The present repository contains the code for the TransYNet, a novel architecture developed to segment Optical Coherence Tomography (OCT) scans. It combines the capabilities of two different models, the Y-Net and the TransUNet, that are both based on the standard U-Net architecture. The Y-net allows encoding of spectral features within OCT images, while the Transformer encoder allows to better capture global context in the images. The architecture looks as follows:
The encoding branch consists of one 7*7 convolution (stride 2) and 3 encoding blocks, each being composed of a downsampling convolution followed by a triple convolution (1x1 (stride 1), dilated 3x3 (stride 2), 1x1 (stride 1). The block’s output serves two purposes: it is (I) used as a skip-connection to the decoder branch, and (II) downsampled by max pooling (stride 2) before entering the next encoder block. At the bottom, called the bottleneck, the last encoder feature map is double convolved and the depth of the feature maps is doubled (channels * 16).

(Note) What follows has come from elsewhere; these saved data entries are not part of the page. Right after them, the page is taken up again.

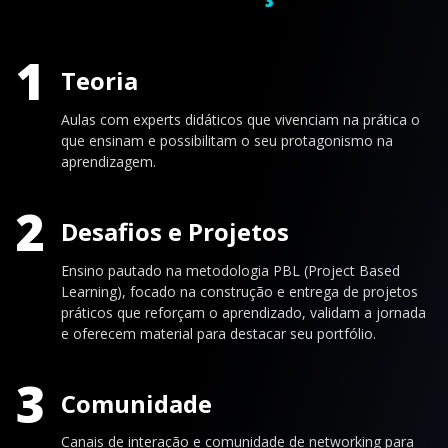
1
Teoria
Aulas com experts didáticos que vivenciam na prática o
que ensinam e possibilitam o seu protagonismo na
aprendizagem.
2
Desafios e Projetos
Ensino pautado na metodologia PBL (Project Based
Learning), focado na construção e entrega de projetos
práticos que reforçam o aprendizado, validam a jornada
e oferecem material para destacar seu portfólio.
3
Comunidade
Canais de interação e comunidade de networking para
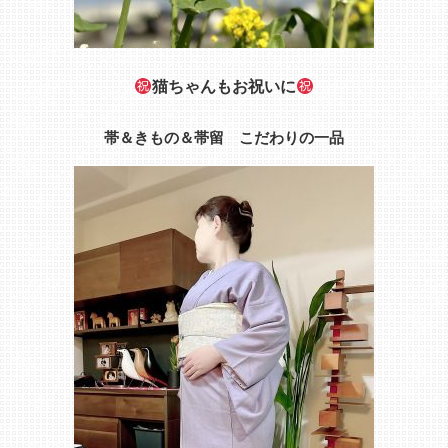
猫ちゃんもお祝いに
帯＆きもの＆帯留 こだわりの一品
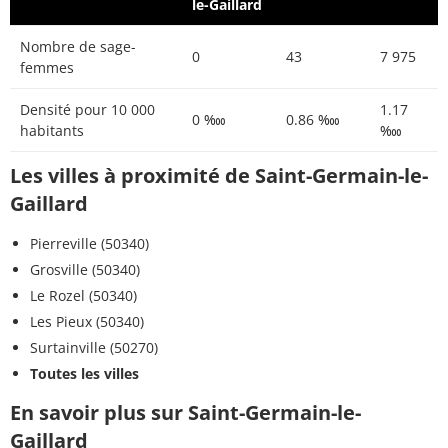
le-Gaillard
Nombre de sage-
0
43
7 975
femmes
Densité pour 10 000
1.17
0 ‱
0.86 ‱
habitants
‱
Les villes à proximité de Saint-Germain-le-
Gaillard
Pierreville (50340)
Grosville (50340)
Le Rozel (50340)
Les Pieux (50340)
Surtainville (50270)
Toutes les villes
En savoir plus sur Saint-Germain-le-
Gaillard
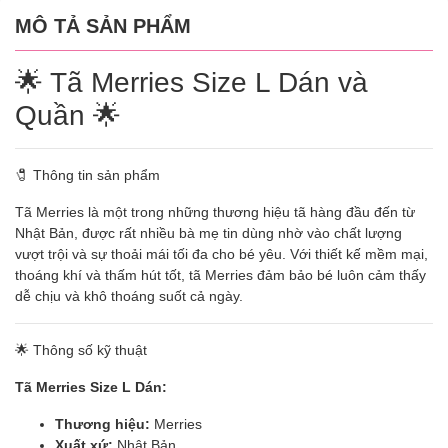
MÔ TẢ SẢN PHẨM
🌟 Tã Merries Size L Dán và
Quần 🌟
🧷 Thông tin sản phẩm
Tã Merries là một trong những thương hiệu tã hàng đầu đến từ
Nhật Bản, được rất nhiều bà mẹ tin dùng nhờ vào chất lượng
vượt trội và sự thoải mái tối đa cho bé yêu. Với thiết kế mềm mại,
thoáng khí và thấm hút tốt, tã Merries đảm bảo bé luôn cảm thấy
dễ chịu và khô thoáng suốt cả ngày.
🌟 Thông số kỹ thuật
Tã Merries Size L Dán:
Thương hiệu:
Merries
Xuất xứ:
Nhật Bản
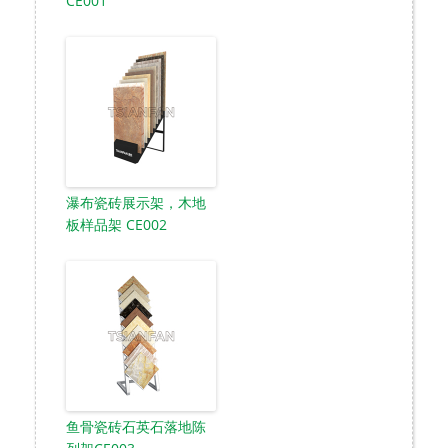
CE001
瀑布瓷砖展示架，木地
板样品架 CE002
鱼骨瓷砖石英石落地陈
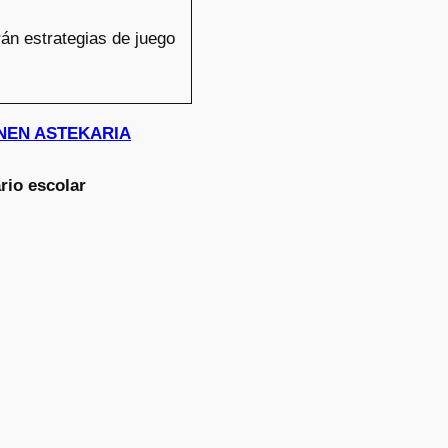
án estrategias de juego
HONEN ASTEKARIA
rio escolar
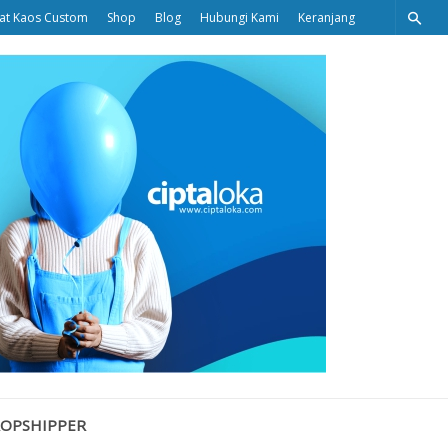
at Kaos Custom
Shop
Blog
Hubungi Kami
Keranjang
Ciptaloka
Blog
ROPSHIPPER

The spectral encoder branch consists of four Fast Fourier Convolution (FFC) blocks. Within each block, a Fourier unit performs an inverse Fourier transform to convert the features back to the spatial domain to facilitate the convergence of the branches. This output is then sent to the decoder, similar as in the spatial encoder. An in-depth description of the architecture can be found in the original paper.
At the end of the encoding branch, image patches (of size 1x1) tokenized from the last encoder feature map are fed to the transformer to extract global context. The transformer output is then convolved (3x3, stride 1), normalized and is then concatenated with the output of the last encoder blocks. By doing so, the information from the last encoder blocks is preserved, and augmented by the global context provided by the transformer. This concatenated tensor is then once again convolved before being fed to the last decoder block.
The decoder branch is divided into four blocks that consist of two 3x3 convolutional layers and ReLU functions. Before each block, the input is upsampled by a 2x2 convolution and combined with the skip-connection from the corresponding encoder blocks. In the last block, a 1x1 convolutional operation is added to create the output segmentation map.
TransYNet is written in PyTorch.
Chen, J., Lu, Y., Yu, Q., Luo, X., Adeli, E., Wang, Y., ... & Zhou, Y. (2021). Transunet: Transformers make strong encoders for medical image segmentation. arXiv preprint arXiv:2102.04306.
Farshad, A., Yeganeh, Y., Gehlbach, P., & Navab, N. (2022, September). Y-Net: A spatiospectral dual-encoder network for medical image segmentation. In International Conference on Medical Image Computing and Computer-Assisted Intervention (pp. 582-592). Cham: Springer Nature Switzerland.